Work to be completed
The full set of entries is to be printed exactly, with pictures excluded.
(Extracted records begins)
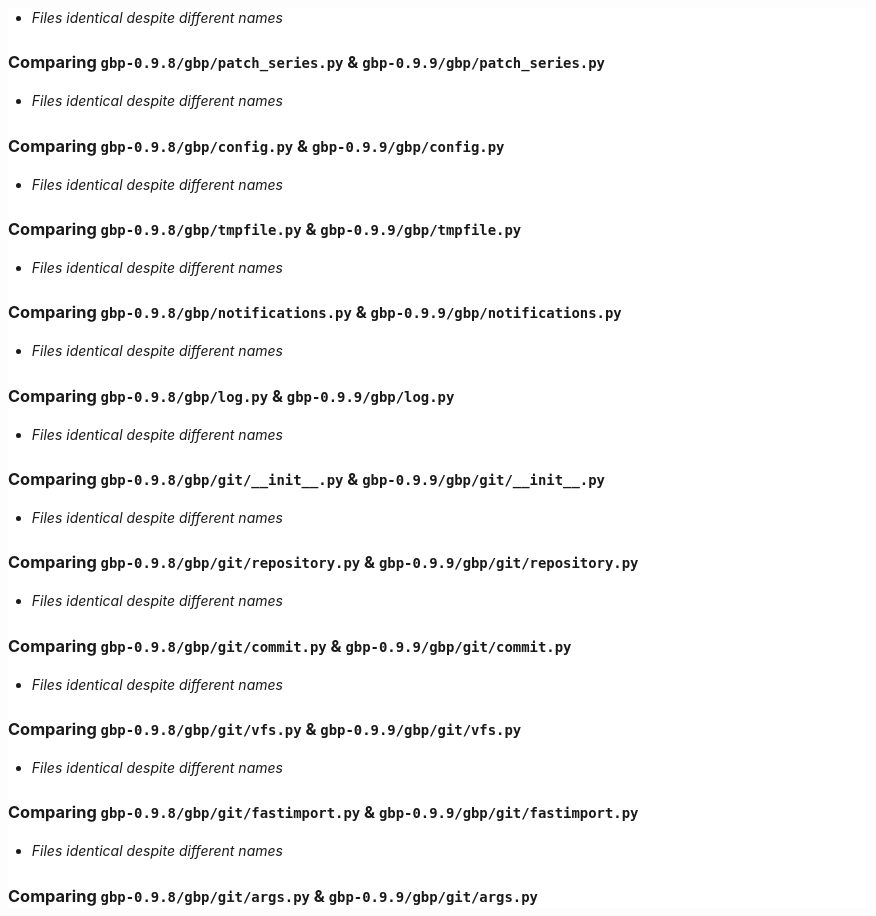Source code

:  * *Files identical despite different names*

### Comparing `gbp-0.9.8/gbp/patch_series.py` & `gbp-0.9.9/gbp/patch_series.py`

 * *Files identical despite different names*

### Comparing `gbp-0.9.8/gbp/config.py` & `gbp-0.9.9/gbp/config.py`

 * *Files identical despite different names*

### Comparing `gbp-0.9.8/gbp/tmpfile.py` & `gbp-0.9.9/gbp/tmpfile.py`

 * *Files identical despite different names*

### Comparing `gbp-0.9.8/gbp/notifications.py` & `gbp-0.9.9/gbp/notifications.py`

 * *Files identical despite different names*

### Comparing `gbp-0.9.8/gbp/log.py` & `gbp-0.9.9/gbp/log.py`

 * *Files identical despite different names*

### Comparing `gbp-0.9.8/gbp/git/__init__.py` & `gbp-0.9.9/gbp/git/__init__.py`

 * *Files identical despite different names*

### Comparing `gbp-0.9.8/gbp/git/repository.py` & `gbp-0.9.9/gbp/git/repository.py`

 * *Files identical despite different names*

### Comparing `gbp-0.9.8/gbp/git/commit.py` & `gbp-0.9.9/gbp/git/commit.py`

 * *Files identical despite different names*

### Comparing `gbp-0.9.8/gbp/git/vfs.py` & `gbp-0.9.9/gbp/git/vfs.py`

 * *Files identical despite different names*

### Comparing `gbp-0.9.8/gbp/git/fastimport.py` & `gbp-0.9.9/gbp/git/fastimport.py`

 * *Files identical despite different names*

### Comparing `gbp-0.9.8/gbp/git/args.py` & `gbp-0.9.9/gbp/git/args.py`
(Extracted records ends)
Solved exercise
Source code

:  * *Files identical despite different names*

### Comparing `gbp-0.9.8/gbp/patch_series.py` & `gbp-0.9.9/gbp/patch_series.py`

 * *Files identical despite different names*

### Comparing `gbp-0.9.8/gbp/config.py` & `gbp-0.9.9/gbp/config.py`

 * *Files identical despite different names*

### Comparing `gbp-0.9.8/gbp/tmpfile.py` & `gbp-0.9.9/gbp/tmpfile.py`

 * *Files identical despite different names*

### Comparing `gbp-0.9.8/gbp/notifications.py` & `gbp-0.9.9/gbp/notifications.py`

 * *Files identical despite different names*

### Comparing `gbp-0.9.8/gbp/log.py` & `gbp-0.9.9/gbp/log.py`

 * *Files identical despite different names*

### Comparing `gbp-0.9.8/gbp/git/__init__.py` & `gbp-0.9.9/gbp/git/__init__.py`

 * *Files identical despite different names*

### Comparing `gbp-0.9.8/gbp/git/repository.py` & `gbp-0.9.9/gbp/git/repository.py`

 * *Files identical despite different names*

### Comparing `gbp-0.9.8/gbp/git/commit.py` & `gbp-0.9.9/gbp/git/commit.py`

 * *Files identical despite different names*

### Comparing `gbp-0.9.8/gbp/git/vfs.py` & `gbp-0.9.9/gbp/git/vfs.py`

 * *Files identical despite different names*

### Comparing `gbp-0.9.8/gbp/git/fastimport.py` & `gbp-0.9.9/gbp/git/fastimport.py`

 * *Files identical despite different names*

### Comparing `gbp-0.9.8/gbp/git/args.py` & `gbp-0.9.9/gbp/git/args.py`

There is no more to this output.